Set problem 1: Please reproduce the passage of the React performance article below, starting at "The numbers here" and ending at "4G (9 Mbps)".
Set problem 2:
Answer these from the React performance article below:
(a) What size does the article give for the react-dom library?
(b) Which phone is used to test how long the new application takes to load?
(c) How long does the application take to finish loading on 4G?

Text section:

--- START ---

Progressive React

February 20, 2019 0 Comments

Progressive React



Performance advocates, like me, spend a lot of time “advocating” for faster sites. Sometimes, it’s a bit overwhelming.

I’m going to take a leaf out of this panda’s book and tell you why you should stop using React today.

Okay, that’s just a joke. This article will actually cover how you can continue to work on the same React apps that you build, but to consider adding a number of optimizations to it. The key point here is to try and build your React site so that more people can use it.


What does it mean to build a site that more people can use? How does this get measured? Why should this get measured?

Let’s try and answer this question by taking a look at the easiest way to start building a React app - Create React App. A brand new project from scratch has the following dependencies:

  • The react core library that lets you build things with React components: 2.5 kB
  • The react-dom library to render your components to the DOM: 30.7 kB
  • Some initial code including your first component: ~3 kB

The numbers here are from v16.6.3.

WebPageTest can be used to see how long it would take for a brand new CRA application to load on a Moto G4.

This “Hello, World” application is hosted on Firebase and viewed on Chrome with three different network connection types:

  • 4G (9 Mbps)
  • 3G (1.6 Mbps)
  • 3G Slow (400 Kbps)

Some latency needs to be accounted as well.

Why use a Moto G4? It’s a low-end mobile phone similar to what many people use in developing countries as their primary device. On 4G, the application finishes loading in 2 seconds. In 3G Slow, it takes more than 4 seconds for the page to become interactive.

--- END ---

(Saved data entries)

--- START ---

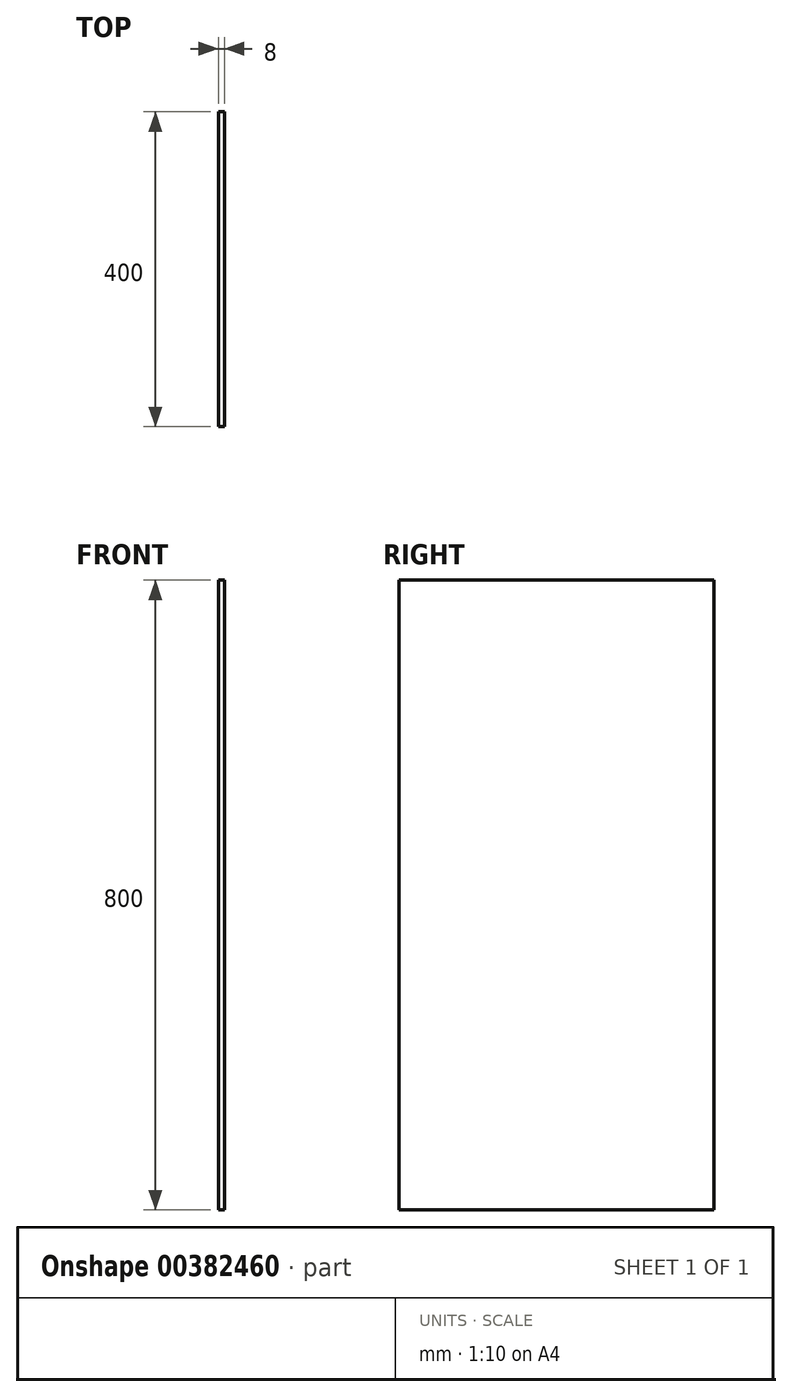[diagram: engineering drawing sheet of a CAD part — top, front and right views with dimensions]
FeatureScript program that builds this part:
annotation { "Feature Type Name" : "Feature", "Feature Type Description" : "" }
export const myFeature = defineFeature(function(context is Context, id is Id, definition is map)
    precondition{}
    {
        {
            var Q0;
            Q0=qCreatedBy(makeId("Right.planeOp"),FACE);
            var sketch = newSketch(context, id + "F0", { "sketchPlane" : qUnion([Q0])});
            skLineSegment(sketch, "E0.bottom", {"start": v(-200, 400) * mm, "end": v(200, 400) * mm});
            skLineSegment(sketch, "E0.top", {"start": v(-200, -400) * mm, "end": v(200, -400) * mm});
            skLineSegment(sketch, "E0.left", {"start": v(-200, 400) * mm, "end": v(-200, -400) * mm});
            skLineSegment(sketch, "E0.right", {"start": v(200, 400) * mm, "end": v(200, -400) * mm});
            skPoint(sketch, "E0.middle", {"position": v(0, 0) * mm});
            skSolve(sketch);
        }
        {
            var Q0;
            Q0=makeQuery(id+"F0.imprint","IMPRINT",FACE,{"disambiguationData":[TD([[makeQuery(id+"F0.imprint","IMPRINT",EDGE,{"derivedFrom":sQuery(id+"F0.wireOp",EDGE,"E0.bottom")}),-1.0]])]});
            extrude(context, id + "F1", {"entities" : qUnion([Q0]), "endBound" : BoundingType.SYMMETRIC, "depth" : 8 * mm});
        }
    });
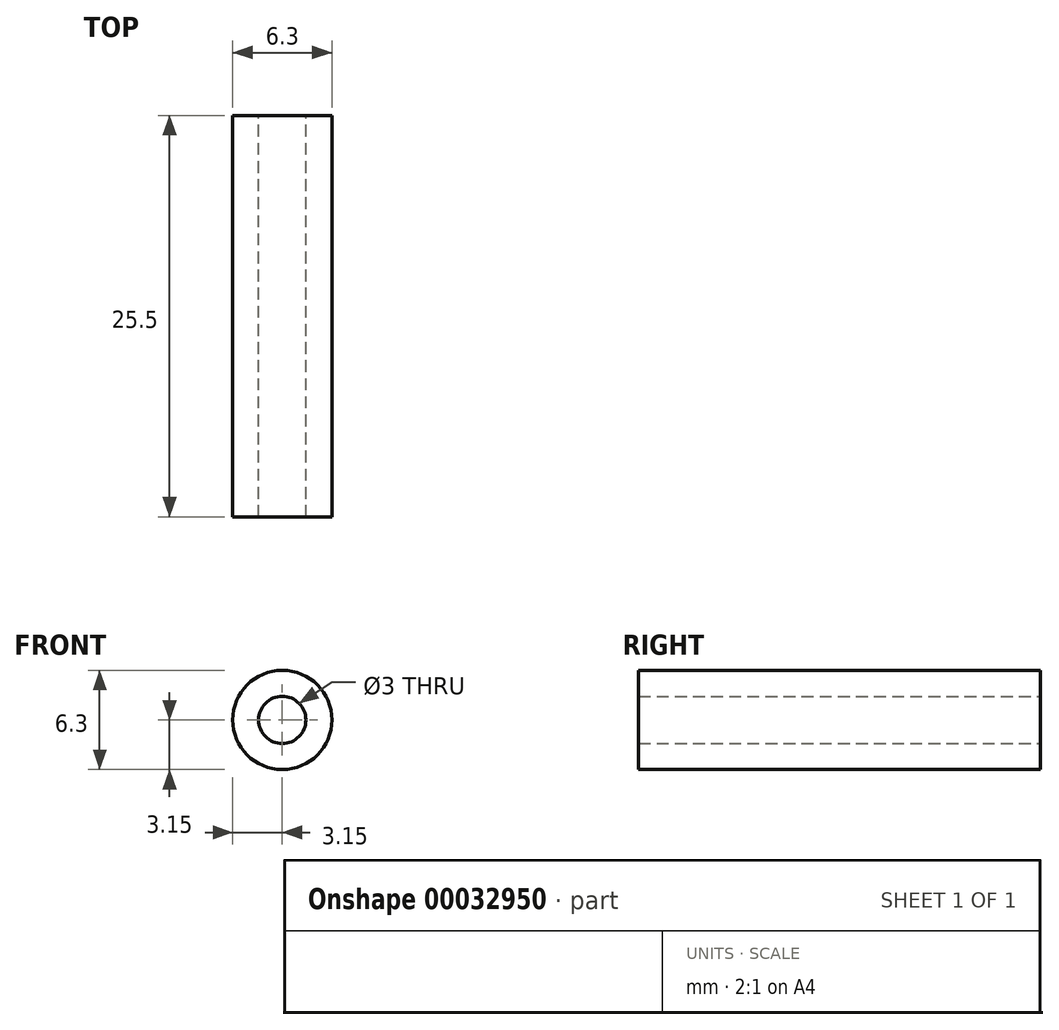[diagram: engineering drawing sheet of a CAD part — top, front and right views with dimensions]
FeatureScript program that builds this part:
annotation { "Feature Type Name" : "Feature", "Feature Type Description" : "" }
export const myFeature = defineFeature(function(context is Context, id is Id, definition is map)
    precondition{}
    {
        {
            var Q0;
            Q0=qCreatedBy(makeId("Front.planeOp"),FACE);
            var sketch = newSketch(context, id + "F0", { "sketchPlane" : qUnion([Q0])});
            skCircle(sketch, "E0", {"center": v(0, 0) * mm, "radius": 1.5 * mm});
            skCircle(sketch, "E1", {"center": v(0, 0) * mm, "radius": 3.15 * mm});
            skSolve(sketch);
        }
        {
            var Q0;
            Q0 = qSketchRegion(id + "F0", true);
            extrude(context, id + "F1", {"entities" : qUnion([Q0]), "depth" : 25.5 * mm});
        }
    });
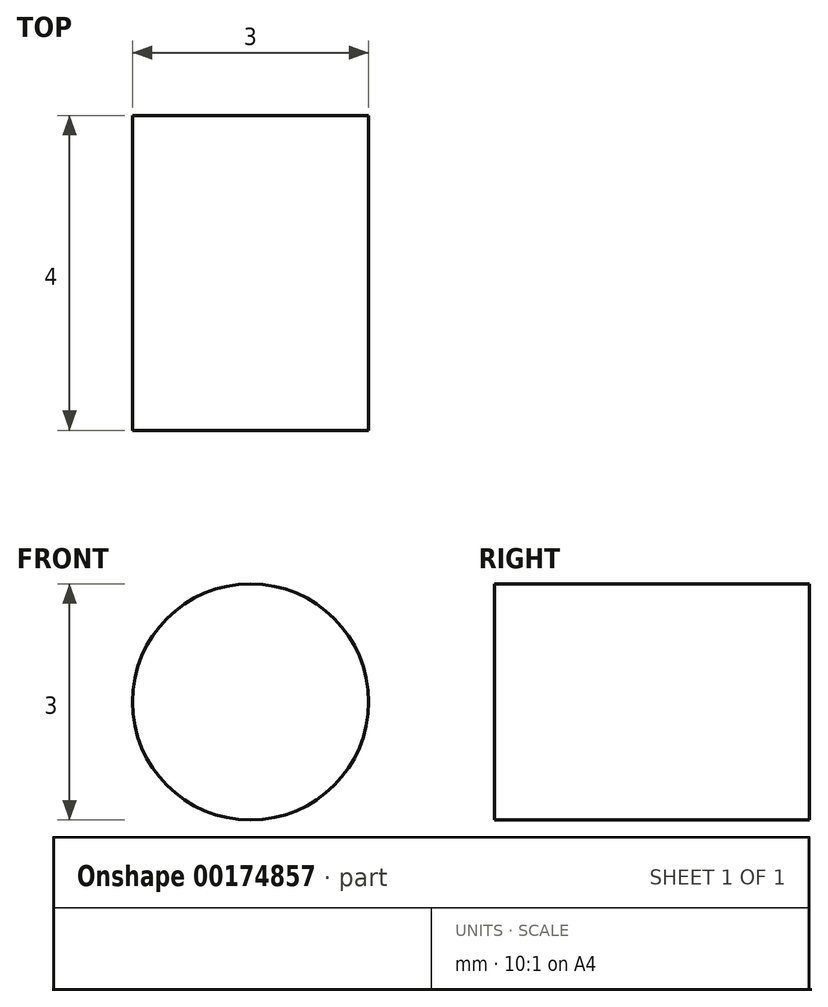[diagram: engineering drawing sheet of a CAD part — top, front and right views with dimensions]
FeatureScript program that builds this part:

--- END ---

Task answer 1:
The numbers here are from v16.6.3.

WebPageTest can be used to see how long it would take for a brand new CRA application to load on a Moto G4.

This “Hello, World” application is hosted on Firebase and viewed on Chrome with three different network connection types:

  • 4G (9 Mbps)

Task answer 2:
(a) 30.7 kB
(b) A Moto G4
(c) 2 seconds